### EJERCICIOS PROPUESTOS
**A)** Contesta con la información de la selección sobre la marcha a Versalles.
(i) ¿En qué mes y año marcharon las mujeres hacia el palacio de Versalles?
(ii) ¿Qué palabra pronunció la mujer antes de desmayarse?
(iii) ¿Qué dispuso el rey que se enviara a París?
**B)** Reproduce el tramo de la selección que va desde "En octubre de" hasta "volverla en sí.".

En octubre de 1789, una multitud de mujeres de los barrios populares de París, empujadas por la hambruna y los rumores de la represión monárquica a los alcances de una Revolución en ciernes, marcharon hacia el palacio de Versalles para exigir comida. No solo lo consiguieron, sino que protagonizaron un momento simbólico en el inevitable derrumbe del antiguo orden francés.
Pan. Una palabra sencilla, pero que contenía una demanda urgente, fue lo que pronunció la mujer antes de desmayarse a los pies de su anfitrión. Luis XVI, el monarca heredero de una tradición que presentaba a la monarquía como una obra sancionada por gracia divina, miró sorprendido a la plebeya caída. Como pudo, la alzó y con uno de sus ayudantes logró volverla en sí.
El rey miró a las mujeres, haraposas, rudas, que osaban presentarse ante su regia persona. Si pan querían, pan tendrían. Sin más, dispuso que se enviara a París algo del excedente del palacio. Un poco de pan, pensó, aplacaría los ánimos.

### DATOS RECOPILADOS

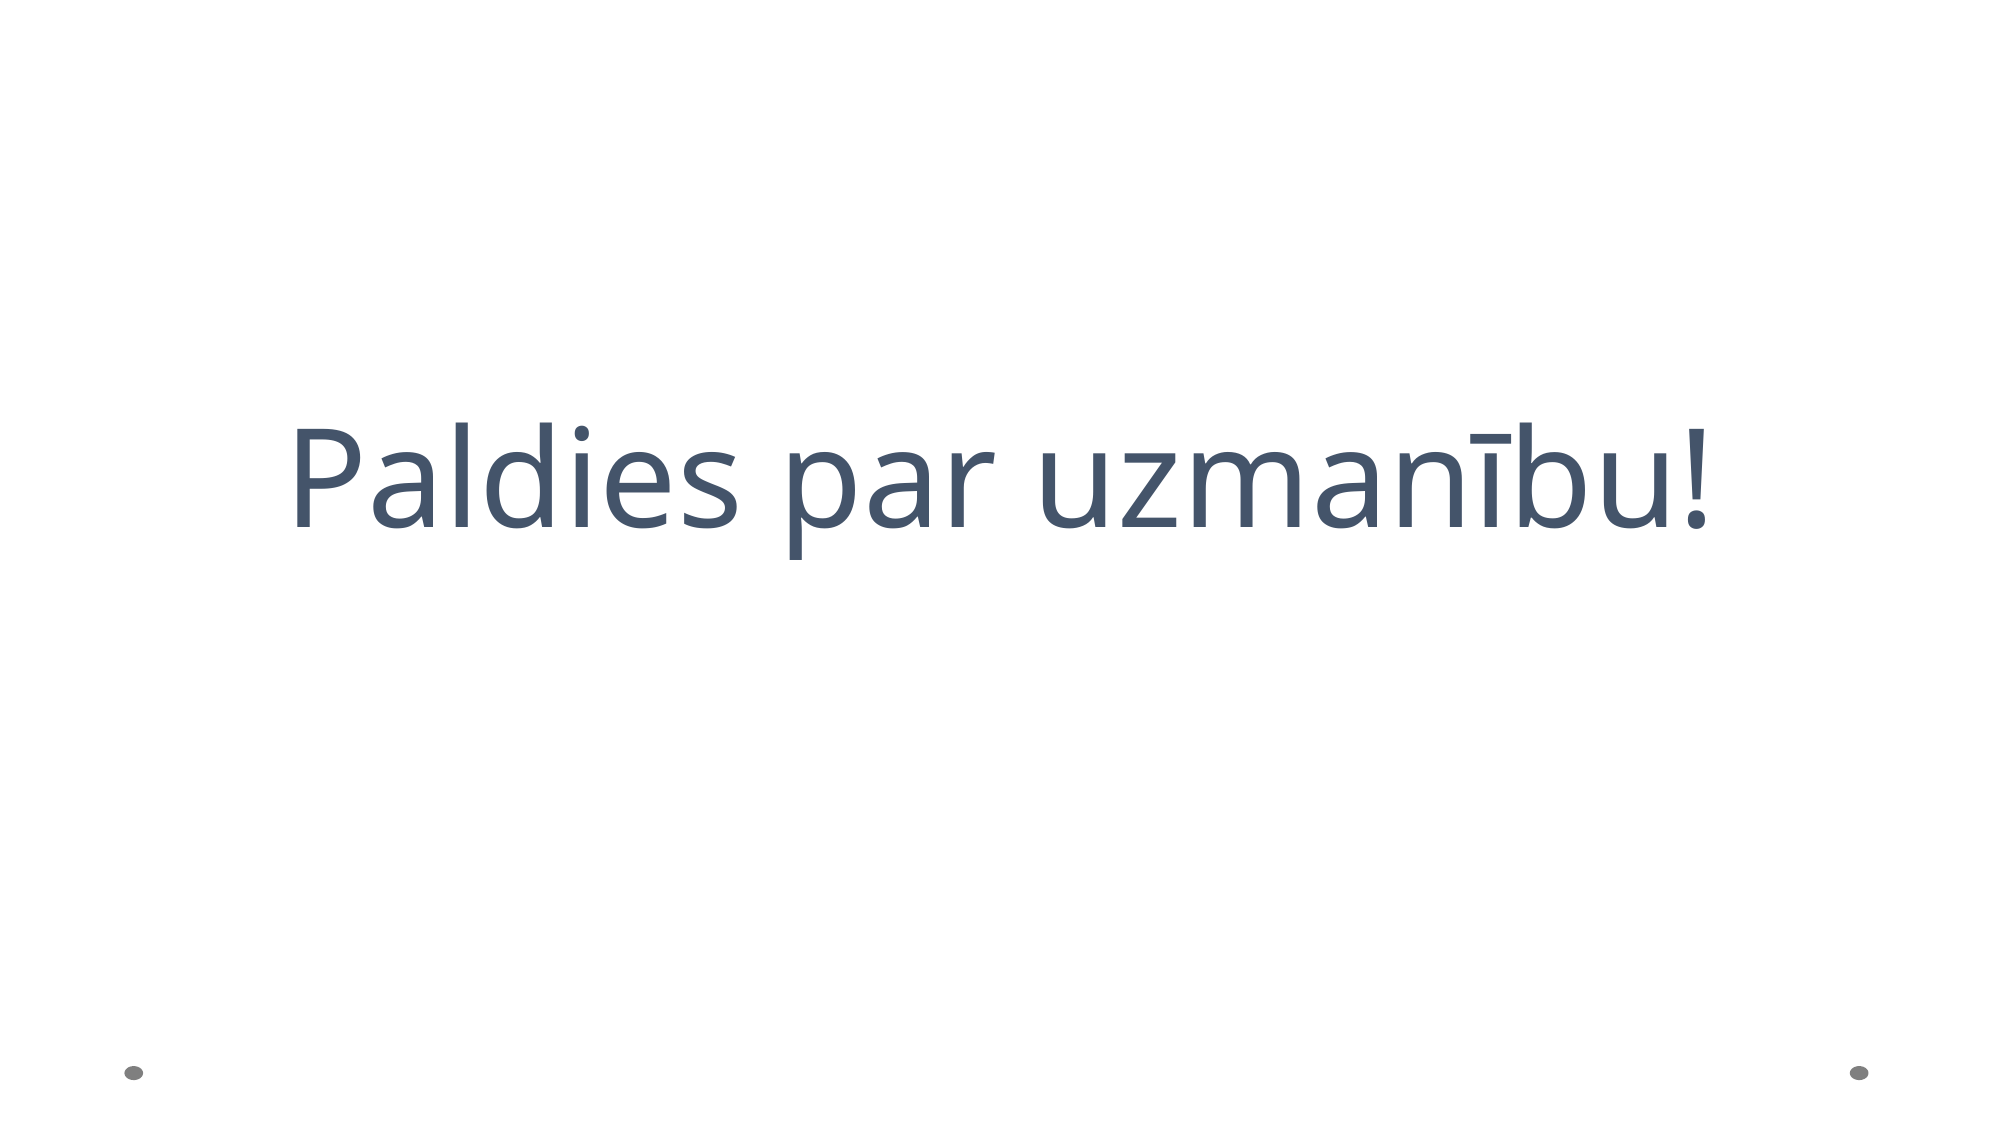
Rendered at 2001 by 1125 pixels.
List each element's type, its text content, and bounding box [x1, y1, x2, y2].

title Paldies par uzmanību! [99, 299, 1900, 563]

### SOLUCIONES
**A)**
(i) En octubre de 1789.
(ii) Pan.
(iii) Algo del excedente del palacio.

**B)**
En octubre de 1789, una multitud de mujeres de los barrios populares de París, empujadas por la hambruna y los rumores de la represión monárquica a los alcances de una Revolución en ciernes, marcharon hacia el palacio de Versalles para exigir comida. No solo lo consiguieron, sino que protagonizaron un momento simbólico en el inevitable derrumbe del antiguo orden francés.
Pan. Una palabra sencilla, pero que contenía una demanda urgente, fue lo que pronunció la mujer antes de desmayarse a los pies de su anfitrión. Luis XVI, el monarca heredero de una tradición que presentaba a la monarquía como una obra sancionada por gracia divina, miró sorprendido a la plebeya caída. Como pudo, la alzó y con uno de sus ayudantes logró volverla en sí.